"To show you the pettiness of Stahle's revenge, I will mention one or two incidents:

"One evening, while walking my room, a needle penetrated the thin sole of my slipper, and was at once half buried in my foot. Three times, with all my strength, I tried to extricate it; the fourth, and I was still unsuccessful; both strength and courage now failed me. Stahle, from the other side of the room, looked coolly on, and, with a Satanic smile, said, 'Why don't you pull again?' With the courage inspired by this brutal question, I seized the protruding point of the needle with my trembling fingers, and finally succeeded in withdrawing it.

"That evening sharp pains commenced shooting through my foot, extending quite to my side. I began to grow uneasy as they increased, and requested Stahle to send for the doctor. This he peremptorily refused to do. I waited a while longer, my limb in the mean time growing more and more painful. Again I requested Stahle to go for the doctor, or I should be obliged to send some one. At this he put on his hat and coat, and went out. After a prolonged absence he returned, not with a doctor, but a bottle of leeches, which he said 'had been ordered,' and set down the bottle containing them on a table at the further end of the room.

"It had become by that time quite difficult for me to step, as the needle had penetrated the sole of my foot; but, by the help of chairs, I pushed myself along until I reached the bottle.

"I am not given to faintings or womanish fears, but from my childhood I have had a shuddering horror of any thing like a snake; so unconquerable was this aversion, that I was forced to date it back prior to my birth.

"Stahle was aware of this weakness, and as, with a strong effort at self-command, I took up the bottle and then set it down again in a paroxysm of terror at the squirming inmates, he laughed derisively. That laugh nerved me with new strength. I uncorked the bottle, holding its mouth close to my foot, that the leeches might fasten on it, without my touching them with my fingers.

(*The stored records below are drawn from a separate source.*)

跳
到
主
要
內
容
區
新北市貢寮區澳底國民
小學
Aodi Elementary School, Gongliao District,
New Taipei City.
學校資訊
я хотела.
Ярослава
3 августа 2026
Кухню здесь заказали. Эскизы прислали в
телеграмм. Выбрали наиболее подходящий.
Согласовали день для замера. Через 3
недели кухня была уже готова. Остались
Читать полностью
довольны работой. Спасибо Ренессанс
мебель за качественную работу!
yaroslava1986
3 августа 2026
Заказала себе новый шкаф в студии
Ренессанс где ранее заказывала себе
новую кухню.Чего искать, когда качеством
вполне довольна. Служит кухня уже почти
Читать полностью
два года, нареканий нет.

"As the first one greedily struck at my foot, I fainted. The effort at self-control in my nervous, excited state, was too much for me.

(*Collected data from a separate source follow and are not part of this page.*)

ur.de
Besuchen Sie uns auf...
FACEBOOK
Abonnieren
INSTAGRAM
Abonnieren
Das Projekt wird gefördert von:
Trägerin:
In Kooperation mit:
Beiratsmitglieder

"When I recovered, the broken bottle lay upon the floor, the leeches had disappeared, save the one which had fastened upon my foot, and Stahle had gone to bed.

"Not long after this, unable to go out myself, I sent my little Arthur of a necessary errand. He had attended to it successfully, and was returning, when a gig, furiously driven by two young men, turned rapidly a street-corner, ran against and prostrated him. Arthur was a very spirited little fellow, and, beside, had much of the Spartan in his temperament. A policeman who saw the transaction, stepped up and raised him upon his feet, the brave child stoutly maintaining that he was 'not much hurt.' With all this bravery, Arthur was also shy and sensitive, and the gathering crowd and the immediate proximity of the policeman annoyed and mortified him. The policeman, however, true to his duty, would not leave him, and Arthur, whose love to me no thought of self could ever obliterate, gave him the number of Stahle's place of business instead of our residence, lest I should be distressed or frightened in my invalid state by their sudden appearance.